Sunday, July 13, 2014

Some Technical Notes

Just uploaded the Kindle-specific version of Charlotte. (If you're looking and it has an ISBN number that's the direct conversion, the kindle version will say Kindle version).

I used LibreOffice to write the book. It generally works very well for this. The alternative program I could have used was word (though not on my machine because for some reason I love Linux!)  Unfortunately Amazon really needs a native Word document, so I had to borrow my BFF's windows machine to make the kindle version. So I can give a relative assessment of the strengths of the programs.

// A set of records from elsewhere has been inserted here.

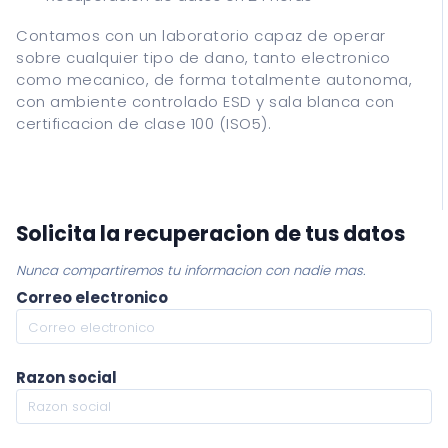
Contamos con un laboratorio capaz de operar
sobre cualquier tipo de dano, tanto electronico
como mecanico, de forma totalmente autonoma,
con ambiente controlado ESD y sala blanca con
certificacion de clase 100 (ISO5).
Solicita la recuperacion de tus datos
Nunca compartiremos tu informacion con nadie mas.
Correo electronico
Razon social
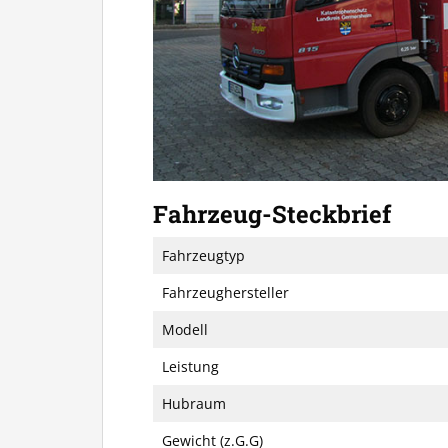
Fahrzeug-Steckbrief
Fahrzeugtyp
Fahrzeughersteller
Modell
Leistung
Hubraum
Gewicht (z.G.G)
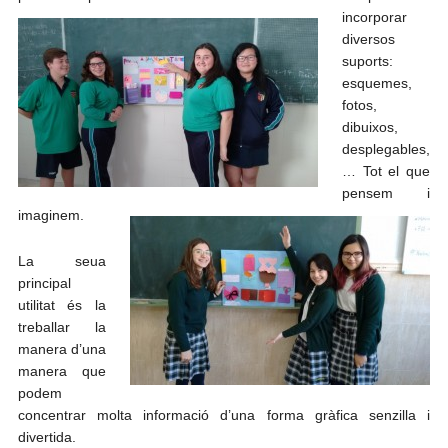
incorporar
diversos
suports:
esquemes,
fotos,
dibuixos,
desplegables,
… Tot el que
pensem i
imaginem.
La seua
principal
utilitat és la
treballar la
manera d’una
manera que
podem
concentrar molta informació d’una forma gràfica senzilla i
divertida.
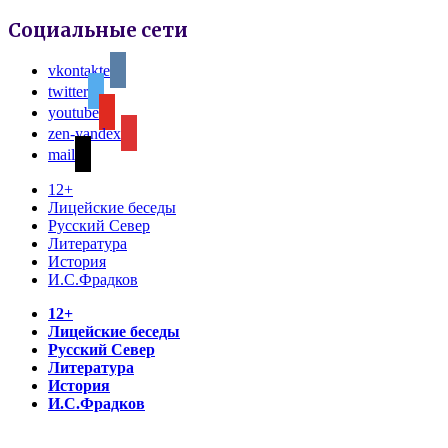
Социальные сети
vkontakte
twitter
youtube
zen-yandex
mail
12+
Лицейские беседы
Русский Север
Литература
История
И.С.Фрадков
12+
Лицейские беседы
Русский Север
Литература
История
И.С.Фрадков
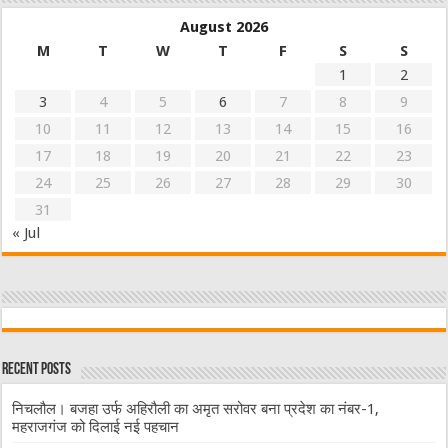
August 2026
M
T
W
T
F
S
S
1
2
3
4
5
6
7
8
9
10
11
12
13
14
15
16
17
18
19
20
21
22
23
24
25
26
27
28
29
30
31
« Jul
Recent Posts
निचलौल। बजहा उर्फ अहिरौली का अमृत सरोवर बना प्रदेश का नंबर-1,
महराजगंज को दिलाई नई पहचान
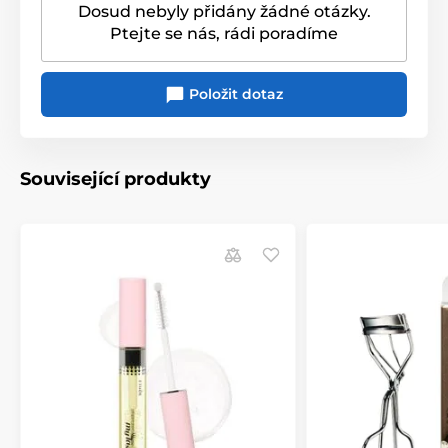
Dosud nebyly přidány žádné otázky.
Ptejte se nás, rádi poradíme
Položit dotaz
Související produkty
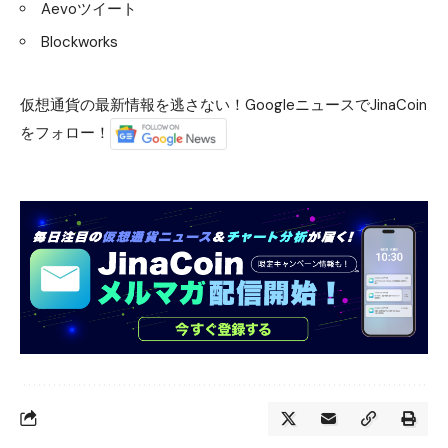
Aevoツイート
Blockworks
仮想通貨の最新情報を逃さない！GoogleニュースでJinaCoin
をフォロー！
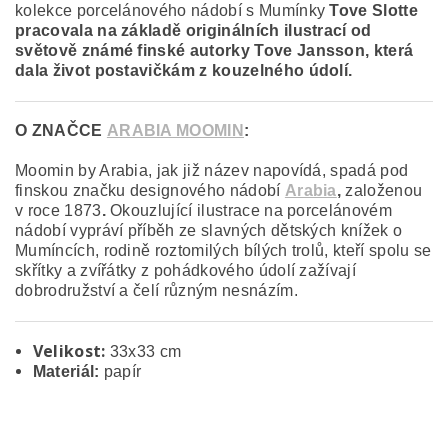
kolekce porcelánového nádobí s Mumínky
Tove Slotte
pracovala na základě originálních ilustrací od
světově známé finské autorky Tove Jansson, která
dala život postavičkám z kouzelného údolí.
O ZNAČCE
ARABIA MOOMIN
:
Moomin by Arabia, jak již název napovídá, spadá pod
finskou značku designového nádobí
Arabia
,
založenou
v roce 1873
.
Okouzlující ilustrace na porcelánovém
nádobí vypráví příběh ze slavných dětských knížek o
Mumíncích, rodině roztomilých bílých trolů, kteří spolu se
skřítky a zvířátky z pohádkového údolí zažívají
dobrodružství a čelí různým nesnázím.
Velikost:
33x33 cm
Materiál:
papír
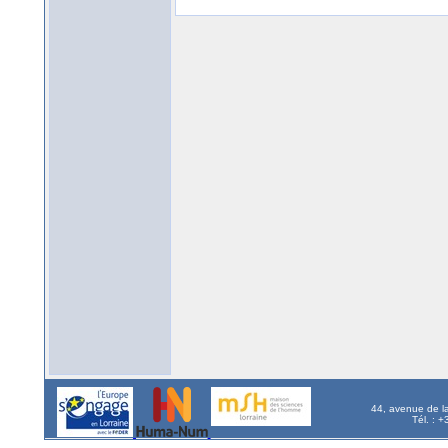
44, avenue de l
Tél. : 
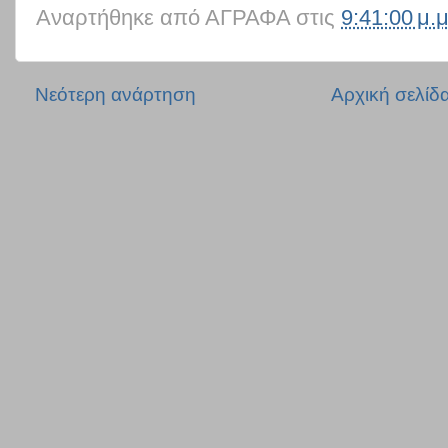
Αναρτήθηκε από
ΑΓΡΑΦΑ
στις
9:41:00 μ.μ
Νεότερη ανάρτηση
Αρχική σελίδ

  1. Basic functions. Format/font/spellchecking. There's not a lot of difference in function here, but LibreOffice is easier to use. It is easier to pull down and modify elements of the template to do things like change font or margins. My BFF finds that above a certain size document word stops the spellcheck. Libreoffice continues no matter how large the document (although the check document seems to stop at a certain length too).

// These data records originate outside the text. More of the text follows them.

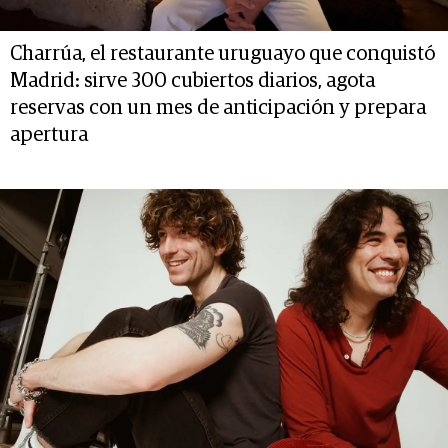
Charrúa, el restaurante uruguayo que conquistó
Madrid: sirve 300 cubiertos diarios, agota
reservas con un mes de anticipación y prepara
apertura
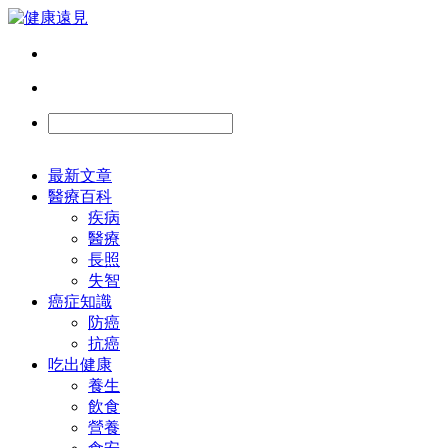
最新文章
醫療百科
疾病
醫療
長照
失智
癌症知識
防癌
抗癌
吃出健康
養生
飲食
營養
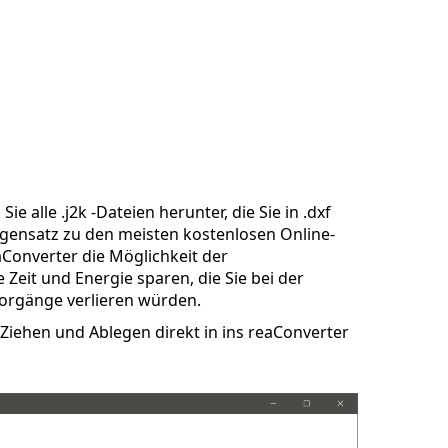
e alle .j2k -Dateien herunter, die Sie in .dxf
gensatz zu den meisten kostenlosen Online-
aConverter die Möglichkeit der
Zeit und Energie sparen, die Sie bei der
orgänge verlieren würden.
Ziehen und Ablegen direkt in ins reaConverter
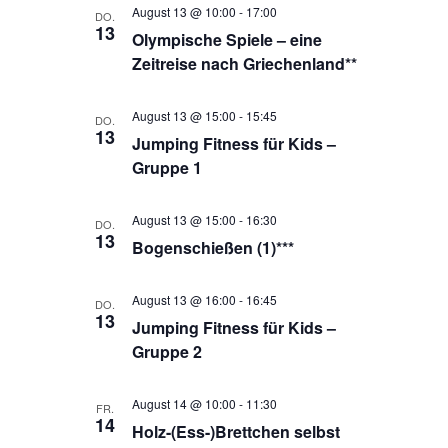
August 13 @ 10:00
-
17:00
DO.
13
Olympische Spiele – eine
Zeitreise nach Griechenland**
August 13 @ 15:00
-
15:45
DO.
13
Jumping Fitness für Kids –
Gruppe 1
August 13 @ 15:00
-
16:30
DO.
13
Bogenschießen (1)***
August 13 @ 16:00
-
16:45
DO.
13
Jumping Fitness für Kids –
Gruppe 2
August 14 @ 10:00
-
11:30
FR.
14
Holz-(Ess-)Brettchen selbst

  2. Grammar functions. LibreOffice uses an addin called Languagetool. It is pretty good, and I used it for Charlotte. It has a few quirks, my favorite having 'to Bath' (as in 'they drove to Bath') flagged as an error; it wanted me to say either to the bath or to bathe, which doesn't quite mean the same thing. It's also very sensitive to the use of some, as in 'some of these'.  Word's tool is still a bit better at catching homonymic miss-spellings and dropped letters (a instead of at, though instead of thought). So this is one good reason to use word.
  3. Table of contents. Word rules here. The current version of LibreOffice simply does not support generating a good table of contents. This is a pity because the older versions were very good at it (much better than word).
  4. Word format. Open office is good at it, word is almost, but not quite perfect.